*** The input ***

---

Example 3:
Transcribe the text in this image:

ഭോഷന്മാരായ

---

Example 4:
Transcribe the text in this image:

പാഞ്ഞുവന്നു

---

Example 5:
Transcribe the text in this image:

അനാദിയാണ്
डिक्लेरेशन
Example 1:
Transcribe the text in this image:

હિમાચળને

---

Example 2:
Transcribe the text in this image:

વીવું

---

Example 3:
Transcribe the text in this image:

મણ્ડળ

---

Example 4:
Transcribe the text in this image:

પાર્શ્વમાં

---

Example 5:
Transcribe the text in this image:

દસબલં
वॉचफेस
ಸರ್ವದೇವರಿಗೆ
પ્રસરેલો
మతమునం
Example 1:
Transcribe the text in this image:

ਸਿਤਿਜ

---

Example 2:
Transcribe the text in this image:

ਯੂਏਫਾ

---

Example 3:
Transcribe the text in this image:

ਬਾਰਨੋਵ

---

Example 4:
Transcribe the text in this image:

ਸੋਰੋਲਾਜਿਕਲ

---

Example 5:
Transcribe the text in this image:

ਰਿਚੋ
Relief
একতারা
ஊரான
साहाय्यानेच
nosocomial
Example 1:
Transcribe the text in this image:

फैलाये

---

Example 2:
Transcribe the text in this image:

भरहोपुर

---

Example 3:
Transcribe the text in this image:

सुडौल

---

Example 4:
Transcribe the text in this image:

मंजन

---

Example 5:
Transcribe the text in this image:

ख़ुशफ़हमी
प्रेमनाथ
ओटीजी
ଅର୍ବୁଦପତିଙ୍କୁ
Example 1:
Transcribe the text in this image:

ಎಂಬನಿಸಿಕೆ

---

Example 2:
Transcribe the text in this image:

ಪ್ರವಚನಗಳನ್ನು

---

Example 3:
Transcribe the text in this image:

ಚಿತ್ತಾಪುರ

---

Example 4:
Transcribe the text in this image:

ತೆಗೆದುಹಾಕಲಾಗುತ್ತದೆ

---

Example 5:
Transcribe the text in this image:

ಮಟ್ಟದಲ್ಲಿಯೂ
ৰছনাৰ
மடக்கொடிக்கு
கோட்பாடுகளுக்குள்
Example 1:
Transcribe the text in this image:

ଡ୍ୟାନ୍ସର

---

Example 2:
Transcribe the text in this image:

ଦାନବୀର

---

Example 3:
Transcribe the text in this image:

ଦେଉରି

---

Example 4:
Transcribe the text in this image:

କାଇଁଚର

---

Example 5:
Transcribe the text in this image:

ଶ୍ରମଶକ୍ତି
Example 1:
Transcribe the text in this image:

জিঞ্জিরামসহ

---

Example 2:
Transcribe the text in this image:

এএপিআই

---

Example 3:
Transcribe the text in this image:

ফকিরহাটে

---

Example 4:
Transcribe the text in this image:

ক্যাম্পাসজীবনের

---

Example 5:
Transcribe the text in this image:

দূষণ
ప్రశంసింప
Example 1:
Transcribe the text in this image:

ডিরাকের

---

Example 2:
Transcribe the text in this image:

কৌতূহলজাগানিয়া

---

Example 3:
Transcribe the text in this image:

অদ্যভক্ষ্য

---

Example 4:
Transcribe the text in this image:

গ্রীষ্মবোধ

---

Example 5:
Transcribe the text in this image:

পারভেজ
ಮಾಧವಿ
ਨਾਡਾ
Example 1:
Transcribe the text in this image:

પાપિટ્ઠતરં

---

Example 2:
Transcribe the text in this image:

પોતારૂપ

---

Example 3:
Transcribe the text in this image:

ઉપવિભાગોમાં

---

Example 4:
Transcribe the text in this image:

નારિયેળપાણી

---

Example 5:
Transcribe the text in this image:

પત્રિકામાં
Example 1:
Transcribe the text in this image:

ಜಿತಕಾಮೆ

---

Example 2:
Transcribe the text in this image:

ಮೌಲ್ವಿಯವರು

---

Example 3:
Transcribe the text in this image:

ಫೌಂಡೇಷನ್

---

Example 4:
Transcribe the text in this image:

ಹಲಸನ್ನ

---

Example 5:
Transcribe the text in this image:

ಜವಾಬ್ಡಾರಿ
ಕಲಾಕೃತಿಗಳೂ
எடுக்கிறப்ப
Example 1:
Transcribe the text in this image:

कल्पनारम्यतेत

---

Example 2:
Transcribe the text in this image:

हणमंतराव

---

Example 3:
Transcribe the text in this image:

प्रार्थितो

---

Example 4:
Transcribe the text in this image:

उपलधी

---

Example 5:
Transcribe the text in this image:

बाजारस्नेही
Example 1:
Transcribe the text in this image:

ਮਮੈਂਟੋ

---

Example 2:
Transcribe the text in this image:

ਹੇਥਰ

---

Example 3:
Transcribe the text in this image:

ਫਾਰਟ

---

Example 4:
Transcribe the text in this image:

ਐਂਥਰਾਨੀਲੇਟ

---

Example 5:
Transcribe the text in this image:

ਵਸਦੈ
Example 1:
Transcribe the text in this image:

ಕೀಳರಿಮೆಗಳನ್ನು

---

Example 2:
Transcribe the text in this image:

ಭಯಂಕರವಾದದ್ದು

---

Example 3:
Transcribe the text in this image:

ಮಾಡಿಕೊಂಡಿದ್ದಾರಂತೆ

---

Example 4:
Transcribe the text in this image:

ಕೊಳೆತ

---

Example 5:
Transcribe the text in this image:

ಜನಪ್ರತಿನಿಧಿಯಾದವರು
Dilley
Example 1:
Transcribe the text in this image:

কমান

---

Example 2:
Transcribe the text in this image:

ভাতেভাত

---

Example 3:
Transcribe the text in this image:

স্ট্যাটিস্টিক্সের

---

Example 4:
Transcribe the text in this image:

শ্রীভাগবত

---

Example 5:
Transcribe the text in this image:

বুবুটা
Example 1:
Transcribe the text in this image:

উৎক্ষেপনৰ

*** End of The input ***

- [Task statement]:
Copy the entries above exactly, leaving none out.

- [Solution for this task]:
---

Example 3:
Transcribe the text in this image:

ഭോഷന്മാരായ

---

Example 4:
Transcribe the text in this image:

പാഞ്ഞുവന്നു

---

Example 5:
Transcribe the text in this image:

അനാദിയാണ്
डिक्लेरेशन
Example 1:
Transcribe the text in this image:

હિમાચળને

---

Example 2:
Transcribe the text in this image:

વીવું

---

Example 3:
Transcribe the text in this image:

મણ્ડળ

---

Example 4:
Transcribe the text in this image:

પાર્શ્વમાં

---

Example 5:
Transcribe the text in this image:

દસબલં
वॉचफेस
ಸರ್ವದೇವರಿಗೆ
પ્રસરેલો
మతమునం
Example 1:
Transcribe the text in this image:

ਸਿਤਿਜ

---

Example 2:
Transcribe the text in this image:

ਯੂਏਫਾ

---

Example 3:
Transcribe the text in this image:

ਬਾਰਨੋਵ

---

Example 4:
Transcribe the text in this image:

ਸੋਰੋਲਾਜਿਕਲ

---

Example 5:
Transcribe the text in this image:

ਰਿਚੋ
Relief
একতারা
ஊரான
साहाय्यानेच
nosocomial
Example 1:
Transcribe the text in this image:

फैलाये

---

Example 2:
Transcribe the text in this image:

भरहोपुर

---

Example 3:
Transcribe the text in this image:

सुडौल

---

Example 4:
Transcribe the text in this image:

मंजन

---

Example 5:
Transcribe the text in this image:

ख़ुशफ़हमी
प्रेमनाथ
ओटीजी
ଅର୍ବୁଦପତିଙ୍କୁ
Example 1:
Transcribe the text in this image:

ಎಂಬನಿಸಿಕೆ

---

Example 2:
Transcribe the text in this image:

ಪ್ರವಚನಗಳನ್ನು

---

Example 3:
Transcribe the text in this image:

ಚಿತ್ತಾಪುರ

---

Example 4:
Transcribe the text in this image:

ತೆಗೆದುಹಾಕಲಾಗುತ್ತದೆ

---

Example 5:
Transcribe the text in this image:

ಮಟ್ಟದಲ್ಲಿಯೂ
ৰছনাৰ
மடக்கொடிக்கு
கோட்பாடுகளுக்குள்
Example 1:
Transcribe the text in this image:

ଡ୍ୟାନ୍ସର

---

Example 2:
Transcribe the text in this image:

ଦାନବୀର

---

Example 3:
Transcribe the text in this image:

ଦେଉରି

---

Example 4:
Transcribe the text in this image:

କାଇଁଚର

---

Example 5:
Transcribe the text in this image:

ଶ୍ରମଶକ୍ତି
Example 1:
Transcribe the text in this image:

জিঞ্জিরামসহ

---

Example 2:
Transcribe the text in this image:

এএপিআই

---

Example 3:
Transcribe the text in this image:

ফকিরহাটে

---

Example 4:
Transcribe the text in this image:

ক্যাম্পাসজীবনের

---

Example 5:
Transcribe the text in this image:

দূষণ
ప్రశంసింప
Example 1:
Transcribe the text in this image:

ডিরাকের

---

Example 2:
Transcribe the text in this image:

কৌতূহলজাগানিয়া

---

Example 3:
Transcribe the text in this image:

অদ্যভক্ষ্য

---

Example 4:
Transcribe the text in this image:

গ্রীষ্মবোধ

---

Example 5:
Transcribe the text in this image:

পারভেজ
ಮಾಧವಿ
ਨਾਡਾ
Example 1:
Transcribe the text in this image:

પાપિટ્ઠતરં

---

Example 2:
Transcribe the text in this image:

પોતારૂપ

---

Example 3:
Transcribe the text in this image:

ઉપવિભાગોમાં

---

Example 4:
Transcribe the text in this image:

નારિયેળપાણી

---

Example 5:
Transcribe the text in this image:

પત્રિકામાં
Example 1:
Transcribe the text in this image:

ಜಿತಕಾಮೆ

---

Example 2:
Transcribe the text in this image:

ಮೌಲ್ವಿಯವರು

---

Example 3:
Transcribe the text in this image:

ಫೌಂಡೇಷನ್

---

Example 4:
Transcribe the text in this image:

ಹಲಸನ್ನ

---

Example 5:
Transcribe the text in this image:

ಜವಾಬ್ಡಾರಿ
ಕಲಾಕೃತಿಗಳೂ
எடுக்கிறப்ப
Example 1:
Transcribe the text in this image:

कल्पनारम्यतेत

---

Example 2:
Transcribe the text in this image:

हणमंतराव

---

Example 3:
Transcribe the text in this image:

प्रार्थितो

---

Example 4:
Transcribe the text in this image:

उपलधी

---

Example 5:
Transcribe the text in this image:

बाजारस्नेही
Example 1:
Transcribe the text in this image:

ਮਮੈਂਟੋ

---

Example 2:
Transcribe the text in this image:

ਹੇਥਰ

---

Example 3:
Transcribe the text in this image:

ਫਾਰਟ

---

Example 4:
Transcribe the text in this image:

ਐਂਥਰਾਨੀਲੇਟ

---

Example 5:
Transcribe the text in this image:

ਵਸਦੈ
Example 1:
Transcribe the text in this image:

ಕೀಳರಿಮೆಗಳನ್ನು

---

Example 2:
Transcribe the text in this image:

ಭಯಂಕರವಾದದ್ದು

---

Example 3:
Transcribe the text in this image:

ಮಾಡಿಕೊಂಡಿದ್ದಾರಂತೆ

---

Example 4:
Transcribe the text in this image:

ಕೊಳೆತ

---

Example 5:
Transcribe the text in this image:

ಜನಪ್ರತಿನಿಧಿಯಾದವರು
Dilley
Example 1:
Transcribe the text in this image:

কমান

---

Example 2:
Transcribe the text in this image:

ভাতেভাত

---

Example 3:
Transcribe the text in this image:

স্ট্যাটিস্টিক্সের

---

Example 4:
Transcribe the text in this image:

শ্রীভাগবত

---

Example 5:
Transcribe the text in this image:

বুবুটা
Example 1:
Transcribe the text in this image:

উৎক্ষেপনৰ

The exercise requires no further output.